Battery
characteristics
(October 7, 2015) New
findings at Oregon State University have overturned a scientific dogma that
stood for decades, by showing that potassium can work with graphite in a
potassium-ion battery – a discovery that could pose a challenge and sustainable
alternative to the widely-used lithium-ion battery.
Lithium-ion batteries are ubiquitous in devices all over the
world, ranging from cell phones to laptop computers and electric cars. But
there may soon be a new type of battery based on materials that are far more
abundant and less costly.
A potassium-ion battery has been shown to be possible. And
the last time this possibility was explored was when Herbert Hoover was president,
the Great Depression was in full swing and the Charles Lindbergh baby
kidnapping was the big news story of the year – 1932.
“For decades, people have assumed that potassium couldn’t
work with graphite or other bulk carbon anodes in a battery,” said Xiulei
(David) Ji, the lead author of the study and an assistant professor of
chemistry in the College of Science at Oregon State University.

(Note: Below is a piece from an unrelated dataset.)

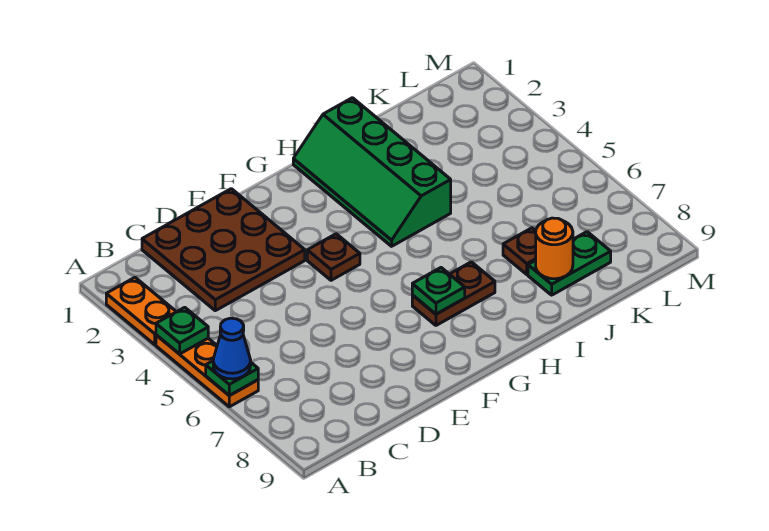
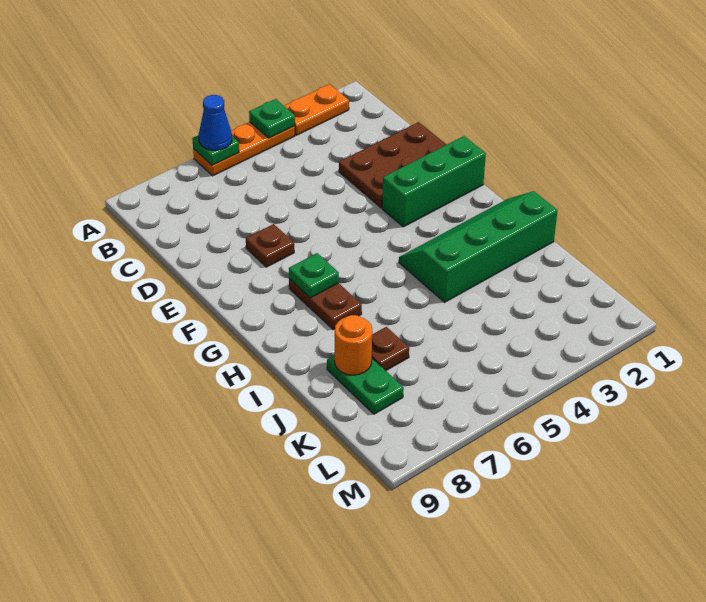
brown 3x3 plate [142,189,305,311] -> brown 2x3 plate [339,122,447,208]
none -> green 1x3 brick [382,136,486,227]
brown 1x1 plate [307,234,360,280] -> brown 1x1 plate moved to [246,224,294,267]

“That assumption is incorrect,” Ji said. “It’s really
shocking that no one ever reported on this issue for 83 years.”
The Journal of the American Chemical Society published the
findings from this discovery, which was supported by the U.S. Department of
Energy and done in collaboration with OSU researchers Zelang Jian and Wei Luo.
A patent is also pending on the new technology.

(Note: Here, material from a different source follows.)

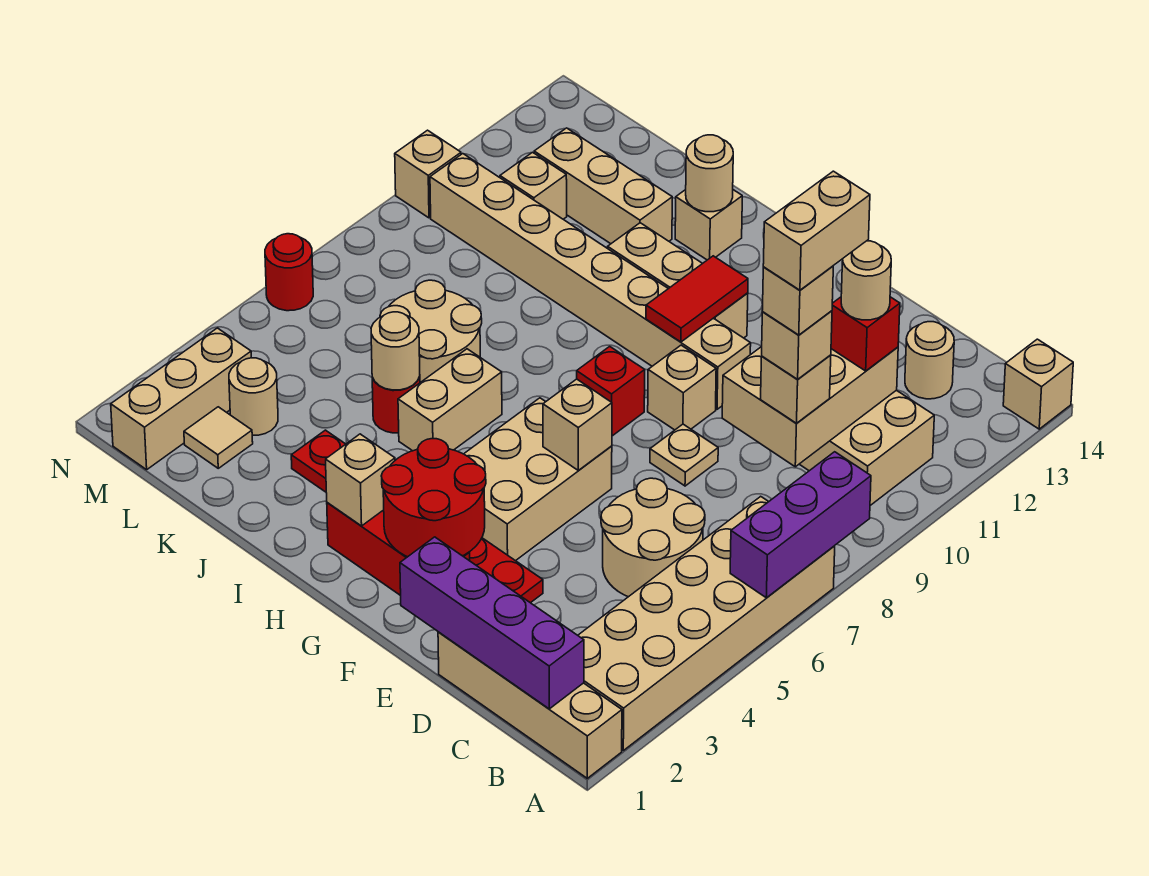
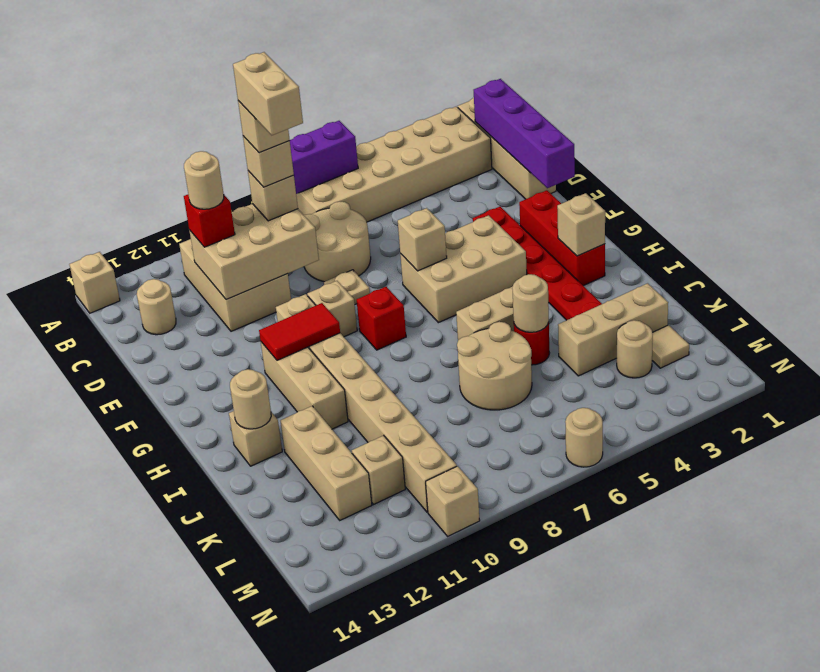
tan 2x2 round brick [601,478,705,597] -> tan 2x2 round brick moved to [304,201,371,282]
tan 1x2 brick [763,171,870,290] -> tan 1x2 brick turned to [233,52,303,135]
red 2x2 round brick [381,439,486,557] -> none
tan 1x3 brick [111,328,251,470] -> tan 1x3 brick moved to [558,283,668,376]
red 1x1 round brick [265,234,313,311] -> tan 1x1 round brick [565,408,603,467]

The findings are of considerable importance, researchers
say, because they open some new alternatives to batteries that can work with
well-established and inexpensive graphite as the anode, or high-energy
reservoir of electrons. Lithium can do that, as the charge carrier whose ions
migrate into the graphite and create an electrical current.
Aside from its ability to work well with a carbon anode,
however, lithium is quite rare, found in only 0.0017 percent, by weight, of the
Earth’s crust. Because of that it’s comparatively expensive, and it’s difficult
to recycle. Researchers have yet to duplicate its performance with less costly
and more readily available materials, such as sodium, magnesium, or potassium.